Just this slight amount of re-engineering, while it is problematic to do as a house rule since it does slightly change a lot of powers and abilities/feats/etc. makes a much improved core engine.

The 4th thing I found to be useful was just getting rid of AC entirely. Make all attacks go against 'NADs' and then convert armor into a small amount of DR. This creates a nice effect where multi-attacks are suddenly a good bit less inherently desirable.
 

cbwjm

I can add a custom title.
The 4th thing I found to be useful was just getting rid of AC entirely. Make all attacks go against 'NADs' and then convert armor into a small amount of DR. This creates a nice effect where multi-attacks are suddenly a good bit less inherently desirable.
This has the added bonus of saying that you hit someone right in the nads everytime you hit with an attack.
 

Aldarc

Adventurer
This is not entirely off-base, but I think you need more structure than that in order to make it reasonably straightforward for most "I just want to play the game" type folks (about 90% of all players) to get on with it. When they really want to color outside the lines, 4e is quite easy on them in terms of doing it.

However, my own 'hack' of 4e (which is now considerably its own game) has made things easier and points some ways forward. One problem is that there are some small but considerable 'bugs' in the way 4e's system works.

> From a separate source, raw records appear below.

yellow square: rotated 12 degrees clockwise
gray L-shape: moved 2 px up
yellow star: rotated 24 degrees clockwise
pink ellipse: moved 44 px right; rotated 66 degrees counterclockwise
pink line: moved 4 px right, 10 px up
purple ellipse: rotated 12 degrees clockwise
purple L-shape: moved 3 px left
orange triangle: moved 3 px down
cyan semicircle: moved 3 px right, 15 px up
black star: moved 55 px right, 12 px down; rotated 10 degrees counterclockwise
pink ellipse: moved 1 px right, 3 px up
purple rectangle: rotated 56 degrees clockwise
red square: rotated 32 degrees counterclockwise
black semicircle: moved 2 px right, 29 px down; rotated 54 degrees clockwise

1) Proficiency as a bonus was a mistake, this pretty much forces you to use the weapon/implement you chose to start with, and it inherently penalizes and type of build which eschews a weapon/implement entirely. This is one place where a penalty (for non-proficiency) was appropriate. Thus being unarmed is inherently a really good option, nobody is disadvantaged for going that way!
2) The NAD/AC difference is totally bogus. This fecks up plenty of things and requires a whole slew of patches, both in terms of feats to be provided by the designers and clever build strategies by players, just to subvert. Dumb!
3) Skill bonuses should have been policed to remain exactly in step with attack bonuses. This allows any skill or attribute to simply BE an attack (or a defense). This is MUCH more flexible and opens up all sorts of design space.

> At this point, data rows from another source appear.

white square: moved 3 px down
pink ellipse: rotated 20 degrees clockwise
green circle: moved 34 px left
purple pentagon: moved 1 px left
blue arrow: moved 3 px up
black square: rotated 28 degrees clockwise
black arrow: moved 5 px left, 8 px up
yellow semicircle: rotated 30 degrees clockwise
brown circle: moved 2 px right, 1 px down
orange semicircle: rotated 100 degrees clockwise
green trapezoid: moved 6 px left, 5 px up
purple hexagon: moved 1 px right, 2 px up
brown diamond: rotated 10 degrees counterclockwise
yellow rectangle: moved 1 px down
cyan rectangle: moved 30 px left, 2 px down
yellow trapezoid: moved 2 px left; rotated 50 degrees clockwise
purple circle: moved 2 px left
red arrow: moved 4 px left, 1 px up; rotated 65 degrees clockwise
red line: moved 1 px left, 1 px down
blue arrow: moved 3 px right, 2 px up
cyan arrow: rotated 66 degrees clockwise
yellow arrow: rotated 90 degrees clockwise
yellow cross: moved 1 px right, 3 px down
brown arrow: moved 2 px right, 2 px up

Just this slight amount of re-engineering, while it is problematic to do as a house rule since it does slightly change a lot of powers and abilities/feats/etc. makes a much improved core engine.

The 4th thing I found to be useful was just getting rid of AC entirely. Make all attacks go against 'NADs' and then convert armor into a small amount of DR. This creates a nice effect where multi-attacks are suddenly a good bit less inherently desirable.
Have you ever formally shared your house ruled version of 4e? I am definitely curious to read through the product.